Garantir l'anonymat des forces de l'ordre : une idée bien accueillie, mais difficile à appliquer
Le double assassinat perpétré lundi soir, au domicile même des victimes à Magnanville (Yvelines), par un homme se revendiquant de l'organisation État islamique (EI), "doit nous amener à donner aux policiers et aux gendarmes les moyens de se défendre lorsqu'ils ne sont pas en service", a déclaré le chef de l’État lors de l'hommage organisé ce vendredi 17 à Versailles.
Il s'agit de leur permettre de conserver "leurs armes à tout moment, comme cela a été admis pour les policiers dans le cadre de l'état d'urgence". Mais "il nous faut aussi éviter (...) que les policiers et les gendarmes soient identifiés" et "pris pour cibles par les malfaiteurs qu'ils ont mis hors d'état de nuire", a-t-il ajouté.

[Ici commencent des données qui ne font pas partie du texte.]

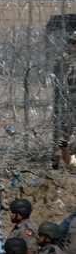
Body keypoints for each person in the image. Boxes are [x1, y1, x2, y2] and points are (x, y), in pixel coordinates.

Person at [55, 32, 76, 166]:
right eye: (71, 42)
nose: (72, 45)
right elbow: (56, 70)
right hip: (68, 96)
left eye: (75, 43)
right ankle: (62, 154)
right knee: (66, 126)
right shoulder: (64, 58)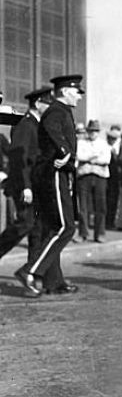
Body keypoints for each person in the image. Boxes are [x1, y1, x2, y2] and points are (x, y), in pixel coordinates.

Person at [15, 74, 85, 297]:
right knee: (66, 227)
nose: (79, 97)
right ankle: (30, 271)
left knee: (53, 228)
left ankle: (53, 282)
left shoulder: (61, 110)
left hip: (56, 174)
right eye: (76, 92)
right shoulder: (57, 110)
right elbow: (51, 128)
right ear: (65, 91)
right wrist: (65, 152)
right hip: (54, 173)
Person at [0, 88, 51, 269]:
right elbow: (18, 157)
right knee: (25, 224)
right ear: (38, 104)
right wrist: (26, 186)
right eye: (48, 104)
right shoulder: (25, 124)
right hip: (25, 186)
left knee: (36, 229)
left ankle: (32, 272)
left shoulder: (37, 125)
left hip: (35, 185)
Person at [76, 120, 111, 243]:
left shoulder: (104, 144)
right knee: (83, 206)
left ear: (98, 132)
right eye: (91, 131)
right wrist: (93, 157)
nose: (93, 133)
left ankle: (100, 233)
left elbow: (106, 159)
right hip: (84, 175)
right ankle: (83, 233)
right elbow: (79, 156)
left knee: (100, 206)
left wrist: (91, 159)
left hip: (100, 176)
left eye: (95, 131)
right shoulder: (81, 143)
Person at [106, 125, 122, 229]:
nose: (112, 139)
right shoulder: (105, 146)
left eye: (115, 137)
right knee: (107, 200)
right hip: (107, 176)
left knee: (116, 200)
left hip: (119, 177)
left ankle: (114, 222)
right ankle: (107, 221)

Interrogés par l'AFP, de nombreux membres des forces de l'ordre ont applaudi, relayés par les puissants syndicats de police qui l'avaient expressément demandé dès mardi soir au ministre de l'Intérieur, Bernard Cazeneuve. Ils avaient été reçus au lendemain du drame qui a suscité une très grande émotion parmi les forces de l'ordre.
Le ministre avait annoncé, pour les policiers, la pérennisation du port d'arme hors service après la fin de l'état d'urgence en vigueur jusqu'au 26 juillet. Au-delà du drame de Magnanvillle qui a visé un policier ciblé en tant que tel selon les autorités, l'anonymat des forces de l'ordre est un problème récurrent.
Elles se plaignent souvent que les noms des fonctionnaires apparaissent dans les procédures, ce qui permet de les identifier et fait d'eux des "cibles", selon leur expression. "Maintenant, avec toutes ces graines d'islamistes radicaux qu'on trouve au coin des rues et qui tuent, c'est encore pire", résume Patrice Ribeiro, du syndicat Synergie-Officiers. Les cas d'enquêteurs menacés car identifiés à la suite d'enquêtes sont minoritaires, mais frappent les esprits.
Jeudi, un policier rentrant chez lui près de Paris a déposé plainte après avoir été agressé par un homme porteur d'un bracelet électronique et sous contrôle judiciaire. Une vieille connaissance: "T'es flic, je vais te fumer, je t'avais prévenu qu'on allait se retrouver", a dit le suspect, selon le procès-verbal dont l'AFP a eu connaissance.
"Il faut que nos collègues apparaissent dans les procédures sous leurs matricules", ont indiqué à l'AFP les responsables de Synergie, du Syndicat des cadres de la sécurité intérieure (SCSI-CFDT), d'Alliance et d'Unité-police-SGP-FO, tous à l'unisson. "Cela se fait dans des services antiterroristes", selon Christophe Rouget du SCSI. "Ce n'est pas difficile à mettre en oeuvre", renchérit Jean-Claude Delage pour Alliance. "Il faut se faire domicilier au commissariat pour tous les actes même les plus courants", dit Nicolas Comte de FO.
Mais cela pose plusieurs problèmes, selon les autorités qui doivent mettre en oeuvre les annonces présidentielles: techniques, de changement de procédures, etc. Et quid des témoignages d'enquêteurs, en personne, lors des procès?
Autre écueil: les multiples reportages télévisés montrant des forces de l'ordre en action, notamment sur la TNT. "Le droit à l'image, c'est un vrai casse-tête. Si tout le monde veut être flouté, que fait-on?" dit un haut responsable policier, "fini la TNT!" Mercredi, un journaliste de l'AFP a constaté que des policiers, lors de l'inauguration d'un état-major place Beauvau, ont demandé à être filmés de dos. "On a peur", a avoué l'un d'eux, qui n'est pourtant plus sur le terrain.